The GRID is designed so that a single user can process a large number of jobs simultaneously on a number of potentially different computer systems. The user requires an effective tool to track whether the jobs are running optimally. For this reason, job-related monitoring with AMon collects a range of monitoring data about the actual job and the computer system in which the job is being carried out. In order to allow the user to benefit from this data, it is prepared and presented in an intuitive, graphical web interface during runtime. AMon can rapidly provide information about jobs for which processing has been unsuccessful or jobs with unusual execution behaviour. For example, the circular chart (as shown above) provides an overview of the current condition/status of the jobs. However, it is not only with cancelled jobs that a more detailed analysis is useful. As such, AMon provides filters that allow users to identify the jobs that are behaving irregularly as quickly as possible. The filters analyse the monitoring data and categorise potential errors.

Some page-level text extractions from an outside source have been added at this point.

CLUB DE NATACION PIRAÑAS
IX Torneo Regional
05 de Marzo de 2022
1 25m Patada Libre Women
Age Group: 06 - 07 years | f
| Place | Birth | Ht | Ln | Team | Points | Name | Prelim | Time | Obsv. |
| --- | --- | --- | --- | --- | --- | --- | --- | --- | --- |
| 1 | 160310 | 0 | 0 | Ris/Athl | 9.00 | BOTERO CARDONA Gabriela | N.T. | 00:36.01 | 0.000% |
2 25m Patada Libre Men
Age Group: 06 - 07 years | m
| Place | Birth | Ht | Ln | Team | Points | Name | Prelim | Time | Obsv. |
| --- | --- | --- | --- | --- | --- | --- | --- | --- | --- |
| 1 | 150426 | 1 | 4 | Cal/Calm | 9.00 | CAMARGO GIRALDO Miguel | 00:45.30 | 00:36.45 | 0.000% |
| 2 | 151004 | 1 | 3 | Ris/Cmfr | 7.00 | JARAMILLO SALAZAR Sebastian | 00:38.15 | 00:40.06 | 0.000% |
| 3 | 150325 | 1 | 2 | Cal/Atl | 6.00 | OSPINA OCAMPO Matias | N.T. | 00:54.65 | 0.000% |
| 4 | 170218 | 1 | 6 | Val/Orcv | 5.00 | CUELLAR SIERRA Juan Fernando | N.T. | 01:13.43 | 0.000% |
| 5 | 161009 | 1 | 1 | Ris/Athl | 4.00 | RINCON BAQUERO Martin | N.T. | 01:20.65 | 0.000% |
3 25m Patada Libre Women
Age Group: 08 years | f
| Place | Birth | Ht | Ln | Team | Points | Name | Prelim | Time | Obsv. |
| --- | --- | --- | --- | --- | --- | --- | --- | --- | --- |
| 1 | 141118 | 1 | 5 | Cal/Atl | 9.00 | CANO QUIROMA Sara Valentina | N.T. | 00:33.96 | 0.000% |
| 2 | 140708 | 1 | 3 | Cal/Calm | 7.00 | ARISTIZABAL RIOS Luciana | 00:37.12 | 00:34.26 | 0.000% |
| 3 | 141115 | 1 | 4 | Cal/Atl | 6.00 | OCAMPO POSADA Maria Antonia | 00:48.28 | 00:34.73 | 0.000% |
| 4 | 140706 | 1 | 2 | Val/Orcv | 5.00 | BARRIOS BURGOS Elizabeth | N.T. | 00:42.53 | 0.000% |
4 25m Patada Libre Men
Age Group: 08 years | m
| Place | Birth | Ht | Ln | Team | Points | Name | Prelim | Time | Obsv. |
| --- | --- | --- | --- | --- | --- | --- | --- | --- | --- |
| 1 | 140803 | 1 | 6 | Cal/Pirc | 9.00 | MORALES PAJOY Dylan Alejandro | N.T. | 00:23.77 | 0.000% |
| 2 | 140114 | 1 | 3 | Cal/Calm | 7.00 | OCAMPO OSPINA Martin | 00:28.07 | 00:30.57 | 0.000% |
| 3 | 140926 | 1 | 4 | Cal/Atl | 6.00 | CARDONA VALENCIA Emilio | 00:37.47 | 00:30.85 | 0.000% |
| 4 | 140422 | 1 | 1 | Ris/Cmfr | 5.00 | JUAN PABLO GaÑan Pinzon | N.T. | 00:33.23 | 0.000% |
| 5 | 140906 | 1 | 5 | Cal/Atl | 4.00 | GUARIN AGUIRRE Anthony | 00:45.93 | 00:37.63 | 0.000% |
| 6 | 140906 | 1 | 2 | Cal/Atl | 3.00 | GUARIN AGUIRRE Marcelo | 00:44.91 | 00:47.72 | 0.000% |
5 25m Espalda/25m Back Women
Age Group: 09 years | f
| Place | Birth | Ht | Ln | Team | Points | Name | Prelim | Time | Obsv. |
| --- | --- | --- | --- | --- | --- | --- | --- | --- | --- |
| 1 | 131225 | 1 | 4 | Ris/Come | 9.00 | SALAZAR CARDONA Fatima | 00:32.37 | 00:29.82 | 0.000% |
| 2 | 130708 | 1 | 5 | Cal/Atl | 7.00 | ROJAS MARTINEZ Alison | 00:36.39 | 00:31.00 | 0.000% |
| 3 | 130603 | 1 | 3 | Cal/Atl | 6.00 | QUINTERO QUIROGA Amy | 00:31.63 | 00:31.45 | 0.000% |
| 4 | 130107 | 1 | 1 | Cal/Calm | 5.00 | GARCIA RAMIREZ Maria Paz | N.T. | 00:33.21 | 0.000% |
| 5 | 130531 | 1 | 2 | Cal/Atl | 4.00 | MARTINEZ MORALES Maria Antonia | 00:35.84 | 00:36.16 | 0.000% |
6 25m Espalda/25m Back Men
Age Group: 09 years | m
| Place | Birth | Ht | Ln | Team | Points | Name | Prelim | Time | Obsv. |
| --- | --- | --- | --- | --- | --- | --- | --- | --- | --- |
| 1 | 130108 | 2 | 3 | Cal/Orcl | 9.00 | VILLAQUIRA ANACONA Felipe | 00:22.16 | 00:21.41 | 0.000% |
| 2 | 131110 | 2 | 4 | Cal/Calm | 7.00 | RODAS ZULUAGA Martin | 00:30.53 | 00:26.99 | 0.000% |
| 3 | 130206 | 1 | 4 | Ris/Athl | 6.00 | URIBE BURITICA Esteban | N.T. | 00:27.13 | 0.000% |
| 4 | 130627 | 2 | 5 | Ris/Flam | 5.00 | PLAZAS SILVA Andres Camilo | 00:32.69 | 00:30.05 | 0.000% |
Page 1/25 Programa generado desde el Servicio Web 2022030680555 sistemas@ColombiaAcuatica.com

Thus, it is possible, for example, to identify jobs for which there is insufficient main memory or which have made no progress for a long period of time. The filter results are displayed in traffic light-style colour coding.

Suspect jobs can be compared with other jobs or analysed in detail thanks to the recorded monitoring data. This allows a distinction to be made, for example, between problematic jobs and "normal" jobs. Thus, the user can react to problems at an early stage.

All graphical displays are interactive so users can zoom in or click to display detailed information. AMon is already being used successfully in combination with gLite. A monitoring architecture for recording job-related data is currently being developed for Globus4 in order to also make it possible to take advantage of the benefits of AMon with this middleware.